It is a Monday evening and I am bringing four girls back from a yoga class in White River Junction. It has been raining hard for hours and the temperature is below freezing. The roads are slow but not as bad as they might be: a very thin layer of snow fell before it turned to rain, and this dusting is providing enough texture that the roads are not turning into sheets of ice. When the three of us finally reach home, I put on snow pants and head back out to the tree in the dark. It is still raining hard. I make my slippery way up the ladder, onto a treacherous tree house floor, and reach for the lower branches. The topside of every branch is as smooth and textureless as glass. In the dark I can’t see how thick the ice is, but it may as well be an inch thick for all the difference it makes: the tree is heavily iced and streaming with rainwater.
I take a few moments to prepare myself. I have climbed the tree like this two or three times before, but never in the dark; and always it takes total concentration. It’s not just that it’s physically demanding. It requires moment-by-moment problem-solving, sometimes while stuck in precarious positions. It is, like all such things, an opportunity. An occasion to go deep, to enter the moment with total focus and commitment. Maybe we should live like this always, but it’s hard to do without an imperative. And I have been given a delicious imperative!
I slide my body onto the lower branches, wrapping my arms around them as I go. As with prior ice climbs, feet are of limited use. If you trusted your weight to them you’d shoot into space. I experimentally slide a foot back and forth along a branch. The motion is absolutely frictionless.
I begin the ascent, using the crook of wrist, elbow and armpit to hook my way upwards. The wind spatters heavy rain on tree, ice, me. At every point most of my weight is suspended from my upper body—not with my hands, which are as useless as my feet, but with the full length of my arms and all their wonderful joints, helped occasionally by knees and stomach. Right now, armpits are the crowning glory of my body. I hug my way up among the branches. This is full-body tree climbing: graceless, but effective.
As every time, there is a place just below my perch that is difficult to negotiate.
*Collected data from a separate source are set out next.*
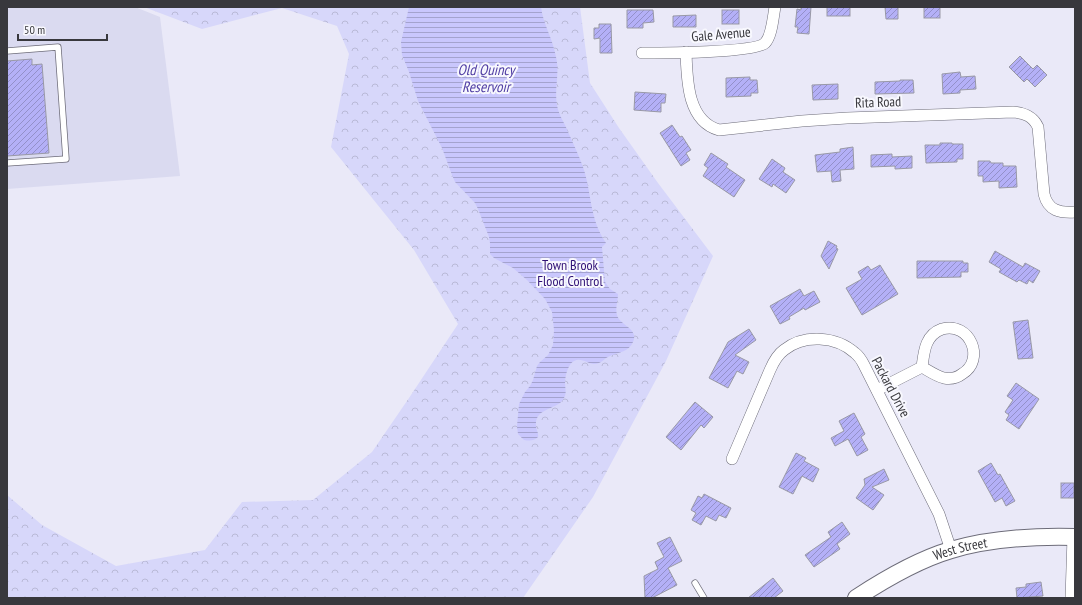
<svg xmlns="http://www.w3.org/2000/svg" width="1082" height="605" viewBox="0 0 1082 605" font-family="'PT Sans Narrow',sans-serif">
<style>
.built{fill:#dadaf0}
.park{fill:url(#park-crowns)}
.water{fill:url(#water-rules)}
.building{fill:url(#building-hatch);stroke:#9999a6}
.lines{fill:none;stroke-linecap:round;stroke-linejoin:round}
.lane-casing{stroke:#6d6c79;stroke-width:7}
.street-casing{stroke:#6d6c79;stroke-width:12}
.secondary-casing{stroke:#6d6c79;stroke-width:18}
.lane{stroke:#fff;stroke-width:5.5}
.street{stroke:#fff;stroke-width:11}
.secondary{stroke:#fff;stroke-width:16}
.labels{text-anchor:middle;stroke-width:4;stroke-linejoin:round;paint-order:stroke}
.street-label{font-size:14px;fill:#38383d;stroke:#f8f8fe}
.park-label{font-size:14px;fill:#2f1075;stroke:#f8f8fe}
.water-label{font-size:15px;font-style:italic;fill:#5240a5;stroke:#f8f8fe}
</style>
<defs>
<pattern id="park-crowns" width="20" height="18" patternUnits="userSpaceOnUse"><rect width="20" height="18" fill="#d7d7fa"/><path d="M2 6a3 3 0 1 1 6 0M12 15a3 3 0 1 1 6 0" fill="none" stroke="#b9b9d7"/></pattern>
<pattern id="water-rules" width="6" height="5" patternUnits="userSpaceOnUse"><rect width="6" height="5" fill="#c9c7fd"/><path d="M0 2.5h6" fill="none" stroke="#a4a3ce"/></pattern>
<pattern id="building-hatch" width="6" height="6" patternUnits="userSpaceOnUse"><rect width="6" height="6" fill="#b4b0f7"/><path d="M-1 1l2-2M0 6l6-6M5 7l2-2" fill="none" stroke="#9390c9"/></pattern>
</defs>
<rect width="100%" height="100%" fill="#eae9f8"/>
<!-- built -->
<polygon class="built" points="12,7 135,7 160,17 180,176 7,189 7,9"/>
<!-- park -->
<polygon class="park" points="144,7 580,7 590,83 619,128 658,183 713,256 666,361 593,497 523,598 7,598 7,495 42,525 116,566 205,550 242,502 313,500 372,452 409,398 458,324 414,250 331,147 349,54 337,26 282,8 202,29"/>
<!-- water -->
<path class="water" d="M409,7H541C543,24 553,39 556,57C560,73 554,89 557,105C558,112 562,119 565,125C571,139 578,153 583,167C592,193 589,218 606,243L602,247L605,282L610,289L618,294C618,301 615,308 617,315C620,326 639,328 633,342C629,352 619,352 610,356C604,358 602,364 594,364C588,364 581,357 574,361C568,364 565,376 565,383C565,388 567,393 564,398C559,410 534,407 536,426C536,430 539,433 538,437C534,441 530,441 524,440L518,434L517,426L519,404L525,392L530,386L533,380L537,366L540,362L548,355L553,345L554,330L552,312L545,299L527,280L513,268L494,258L490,254V243L489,237L478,209L475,203L455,182L452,175L442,148L418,101L409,72L402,55L401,42Z"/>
<!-- building -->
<g class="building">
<polygon points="801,7 811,7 809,34 797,33 798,27 795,27 797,9 801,10"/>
<rect x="827" y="7" width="23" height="9"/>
<polygon points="885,7 898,7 898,19 886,19"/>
<rect x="924" y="7" width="16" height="11"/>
<polygon points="627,10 653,10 654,22 643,23 643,28 627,28"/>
<rect x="722" y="10" width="17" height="14"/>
<polygon points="696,15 696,27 673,27 673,16"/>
<polygon points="599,24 611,24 612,53 600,53 600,38 594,39 594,28 599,28"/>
<polygon points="1020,56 1033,69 1037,65 1047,75 1035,87 1027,79 1024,82 1009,67"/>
<polygon points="32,59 32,65 42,64 49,153 7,156 7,61"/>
<polygon points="960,72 961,77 975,76 976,89 960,90 960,93 943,94 942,74"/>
<polygon points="750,77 750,80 757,80 758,93 751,93 751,96 726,97 726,78"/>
<polygon points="900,80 913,80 914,93 875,94 875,82 900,81"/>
<polygon points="838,84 838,99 813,100 812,85"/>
<polygon points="635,92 666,94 665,103 661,103 661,112 634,110"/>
<polygon points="672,125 680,137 682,136 691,150 686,153 690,160 681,166 660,133"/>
<polygon points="940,143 952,143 952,144 963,144 963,159 957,159 957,162 926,163 925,145 940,145"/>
<polygon points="853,147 854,169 840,170 841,181 832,182 831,171 817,172 815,155 840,152 840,149"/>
<polygon points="711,153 728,164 726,167 745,180 734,197 703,176 708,168 704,165"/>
<polygon points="892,154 892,157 912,156 912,168 895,169 895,166 871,167 871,155"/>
<polygon points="772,159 785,168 783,172 795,180 786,193 773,184 772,187 759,179"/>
<polygon points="978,161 990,161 991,163 1003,163 1003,166 1016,166 1017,187 999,188 999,181 983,182 983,176 978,176"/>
<polygon points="828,241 837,246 836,248 838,249 829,269 821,256"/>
<polygon points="995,251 1023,267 1025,263 1040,271 1033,283 1029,280 1027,284 1019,280 1017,282 999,272 1001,269 989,262"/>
<polygon points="917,261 963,261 963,263 968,263 968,272 961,272 961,277 917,278"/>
<polygon points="880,265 898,294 862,315 846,288 862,279 858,272 868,266 871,270"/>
<polygon points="800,289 804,296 814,291 820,302 805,310 804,308 789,317 790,319 780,324 770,306"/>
<polygon points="1028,320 1033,358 1018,359 1013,322"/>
<polygon points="749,329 756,340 735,355 749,362 743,374 737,371 728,388 709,378 728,342"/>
<polygon points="1016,383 1039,399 1019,429 1006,420 1009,415 1005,412 1013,400 1007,396"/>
<polygon points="695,402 713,417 704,428 701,425 681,450 666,437"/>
<polygon points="854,413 865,434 861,437 868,450 857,456 848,439 835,446 831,438 844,431 839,421"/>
<polygon points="796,453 806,458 804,461 819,469 813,482 802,476 793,494 779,487"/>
<polygon points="991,463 998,475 1000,474 1015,501 1006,506 1002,498 995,502 978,471"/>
<polygon points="884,469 889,480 872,487 884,495 873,510 856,498 865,485 864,479"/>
<rect x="1061" y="483" width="13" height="15"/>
<polygon points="704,494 731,508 726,518 719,515 716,521 706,516 701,525 692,520 696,513 691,510 698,496 702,498"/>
<polygon points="842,522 850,534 837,544 840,549 814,567 805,555 831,537 828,532"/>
<polygon points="670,537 682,561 668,568 677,585 652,598 645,598 644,576 658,569 655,562 664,557 657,543"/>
<polygon points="773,578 783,591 774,598 748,598"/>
<polygon points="1041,582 1043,596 1017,598 1016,588 1026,587 1026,584"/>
</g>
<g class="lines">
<defs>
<g id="lane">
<polyline points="7,51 58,47 66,159 7,163"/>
<polyline points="695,583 704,598"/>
</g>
<g id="street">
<path d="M686,52C687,79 687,121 719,130L802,121L847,118L1013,112C1024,113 1033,116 1038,127L1044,194C1048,211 1060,213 1075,212"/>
<path d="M642,53C661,53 755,53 765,43C772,36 773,17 775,7"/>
<path d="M877,390L922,367C929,371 936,376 944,378C950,379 957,378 962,374C986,360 970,321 942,329C925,335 924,352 922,367"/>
<path d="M732,459L770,370C773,363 777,355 784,350C804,334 836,336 855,353C859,356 862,361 864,365L939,514L951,550"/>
<polyline points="1071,598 1073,537"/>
</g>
<g id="secondary">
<path id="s1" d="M856,598C885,579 917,560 951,550C988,539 1036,536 1075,537"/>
</g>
</defs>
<!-- lane casing -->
<use href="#lane" class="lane-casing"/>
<!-- street casing -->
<use href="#street" class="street-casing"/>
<!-- secondary casing -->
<use href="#secondary" class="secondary-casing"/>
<!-- lane -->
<use href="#lane" class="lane"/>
<!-- street -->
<use href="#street" class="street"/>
<!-- secondary -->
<use href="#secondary" class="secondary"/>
</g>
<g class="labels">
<!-- street labels -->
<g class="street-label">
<text transform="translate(721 34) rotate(-5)" y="5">Gale Avenue</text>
<text transform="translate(878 102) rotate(-2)" y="5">Rita Road</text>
<text transform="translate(891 387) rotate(62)" y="5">Packard Drive</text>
<text dy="5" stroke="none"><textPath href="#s1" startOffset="116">West Street</textPath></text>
</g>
<!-- park labels -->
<g class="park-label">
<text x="570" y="270">Town Brook<tspan x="570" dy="16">Flood Control</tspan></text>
</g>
<!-- water labels -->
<g class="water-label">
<text x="486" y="75">Old Quincy<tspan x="486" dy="17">Reservoir</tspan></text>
</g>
</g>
<!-- border -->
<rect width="1082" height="605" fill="none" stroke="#38383d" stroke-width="16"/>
<!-- scale -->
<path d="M18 34v6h89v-6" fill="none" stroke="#38383d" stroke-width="2"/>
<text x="24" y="34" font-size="12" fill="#38383d" stroke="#f8f8fe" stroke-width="3" paint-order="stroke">50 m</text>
</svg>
I have to stop for a while to figure out what to do with my body to make it up there. In the end it is all about angles: which branches to slide my body between, at precisely what angle to push off a from third branch so that my foot doesn’t slip, how to pull myself to my feet. And then I am up there, wedged in place, glorying in the windswept rain forty feet above the ground.
When I am down I walk back to the house with a deep feeling of peace. Katharsis, perhaps: the purification and cleansing of emotions through an encounter with darkness—usually vicariously, in art.
It is good once in a while to have one’s world reduced to ice, rain, and the abyss.